◆ GOAL OF THE EXERCISE: Turn the data from its beginning through the line containing "38: (220, 134)" into a numbered list, leaving out any blank lines.

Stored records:
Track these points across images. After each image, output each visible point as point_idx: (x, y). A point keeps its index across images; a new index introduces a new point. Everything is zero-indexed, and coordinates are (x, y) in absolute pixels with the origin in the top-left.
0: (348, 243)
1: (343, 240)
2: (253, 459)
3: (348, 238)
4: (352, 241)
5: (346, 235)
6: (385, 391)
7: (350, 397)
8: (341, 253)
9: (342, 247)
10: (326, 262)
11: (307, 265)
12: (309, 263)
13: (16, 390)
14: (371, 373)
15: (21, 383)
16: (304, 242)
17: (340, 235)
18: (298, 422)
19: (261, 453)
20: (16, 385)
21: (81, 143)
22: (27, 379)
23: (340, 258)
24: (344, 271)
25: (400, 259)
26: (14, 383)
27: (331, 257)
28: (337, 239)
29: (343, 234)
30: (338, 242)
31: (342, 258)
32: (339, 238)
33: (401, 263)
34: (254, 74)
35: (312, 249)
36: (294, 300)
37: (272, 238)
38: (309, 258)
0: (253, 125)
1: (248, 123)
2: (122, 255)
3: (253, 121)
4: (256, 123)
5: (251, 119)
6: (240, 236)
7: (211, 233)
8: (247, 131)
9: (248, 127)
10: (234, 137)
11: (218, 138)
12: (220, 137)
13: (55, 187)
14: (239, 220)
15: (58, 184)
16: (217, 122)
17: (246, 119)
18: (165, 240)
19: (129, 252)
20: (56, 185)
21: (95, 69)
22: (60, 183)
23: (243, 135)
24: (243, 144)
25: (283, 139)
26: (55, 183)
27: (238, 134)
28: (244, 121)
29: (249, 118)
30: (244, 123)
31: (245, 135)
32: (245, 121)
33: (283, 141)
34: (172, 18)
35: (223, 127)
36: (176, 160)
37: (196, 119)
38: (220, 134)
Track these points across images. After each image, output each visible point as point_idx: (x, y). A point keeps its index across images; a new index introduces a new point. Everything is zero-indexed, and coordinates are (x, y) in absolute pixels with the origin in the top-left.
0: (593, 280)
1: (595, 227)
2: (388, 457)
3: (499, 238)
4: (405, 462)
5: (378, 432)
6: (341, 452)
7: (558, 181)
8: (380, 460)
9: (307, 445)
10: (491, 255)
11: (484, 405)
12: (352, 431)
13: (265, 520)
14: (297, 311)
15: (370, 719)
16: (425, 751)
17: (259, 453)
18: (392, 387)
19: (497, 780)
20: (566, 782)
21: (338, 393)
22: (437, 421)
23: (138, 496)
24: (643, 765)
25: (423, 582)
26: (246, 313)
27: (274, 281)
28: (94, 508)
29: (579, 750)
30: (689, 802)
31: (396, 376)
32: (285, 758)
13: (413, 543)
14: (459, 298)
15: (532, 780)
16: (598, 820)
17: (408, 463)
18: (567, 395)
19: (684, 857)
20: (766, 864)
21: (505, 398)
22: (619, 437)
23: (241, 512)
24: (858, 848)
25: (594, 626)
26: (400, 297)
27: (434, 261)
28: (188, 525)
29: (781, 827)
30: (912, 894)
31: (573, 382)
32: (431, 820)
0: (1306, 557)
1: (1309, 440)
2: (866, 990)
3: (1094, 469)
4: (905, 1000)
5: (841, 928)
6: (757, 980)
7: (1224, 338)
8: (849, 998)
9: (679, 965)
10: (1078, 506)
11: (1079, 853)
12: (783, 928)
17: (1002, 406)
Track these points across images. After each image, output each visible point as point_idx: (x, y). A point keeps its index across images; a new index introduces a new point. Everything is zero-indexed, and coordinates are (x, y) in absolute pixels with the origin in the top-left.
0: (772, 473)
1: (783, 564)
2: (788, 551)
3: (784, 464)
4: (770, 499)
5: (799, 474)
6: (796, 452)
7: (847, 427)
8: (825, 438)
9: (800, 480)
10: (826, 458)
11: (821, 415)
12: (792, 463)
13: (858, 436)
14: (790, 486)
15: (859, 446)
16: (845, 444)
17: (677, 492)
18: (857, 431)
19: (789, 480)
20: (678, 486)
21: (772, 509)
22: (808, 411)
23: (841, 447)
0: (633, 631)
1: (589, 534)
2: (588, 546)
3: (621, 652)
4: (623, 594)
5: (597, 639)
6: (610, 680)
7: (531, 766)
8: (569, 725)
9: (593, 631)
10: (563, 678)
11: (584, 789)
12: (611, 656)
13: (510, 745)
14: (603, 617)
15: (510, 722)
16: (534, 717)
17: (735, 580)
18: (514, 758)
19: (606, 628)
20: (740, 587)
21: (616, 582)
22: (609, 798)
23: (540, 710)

◆ COMPLETED TASK:
1. Track these points across images. After each image, output each visible point as point_idx: (x, y). A point keeps its index across images; a new index introduces a new point. Everything is zero-indexed, and coordinates are (x, y) in absolute pixels with the origin in the top-left.
2. 0: (348, 243)
3. 1: (343, 240)
4. 2: (253, 459)
5. 3: (348, 238)
6. 4: (352, 241)
7. 5: (346, 235)
8. 6: (385, 391)
9. 7: (350, 397)
10. 8: (341, 253)
11. 9: (342, 247)
12. 10: (326, 262)
13. 11: (307, 265)
14. 12: (309, 263)
15. 13: (16, 390)
16. 14: (371, 373)
17. 15: (21, 383)
18. 16: (304, 242)
19. 17: (340, 235)
20. 18: (298, 422)
21. 19: (261, 453)
22. 20: (16, 385)
23. 21: (81, 143)
24. 22: (27, 379)
25. 23: (340, 258)
26. 24: (344, 271)
27. 25: (400, 259)
28. 26: (14, 383)
29. 27: (331, 257)
30. 28: (337, 239)
31. 29: (343, 234)
32. 30: (338, 242)
33. 31: (342, 258)
34. 32: (339, 238)
35. 33: (401, 263)
36. 34: (254, 74)
37. 35: (312, 249)
38. 36: (294, 300)
39. 37: (272, 238)
40. 38: (309, 258)
41. 0: (253, 125)
42. 1: (248, 123)
43. 2: (122, 255)
44. 3: (253, 121)
45. 4: (256, 123)
46. 5: (251, 119)
47. 6: (240, 236)
48. 7: (211, 233)
49. 8: (247, 131)
50. 9: (248, 127)
51. 10: (234, 137)
52. 11: (218, 138)
53. 12: (220, 137)
54. 13: (55, 187)
55. 14: (239, 220)
56. 15: (58, 184)
57. 16: (217, 122)
58. 17: (246, 119)
59. 18: (165, 240)
60. 19: (129, 252)
61. 20: (56, 185)
62. 21: (95, 69)
63. 22: (60, 183)
64. 23: (243, 135)
65. 24: (243, 144)
66. 25: (283, 139)
67. 26: (55, 183)
68. 27: (238, 134)
69. 28: (244, 121)
70. 29: (249, 118)
71. 30: (244, 123)
72. 31: (245, 135)
73. 32: (245, 121)
74. 33: (283, 141)
75. 34: (172, 18)
76. 35: (223, 127)
77. 36: (176, 160)
78. 37: (196, 119)
79. 38: (220, 134)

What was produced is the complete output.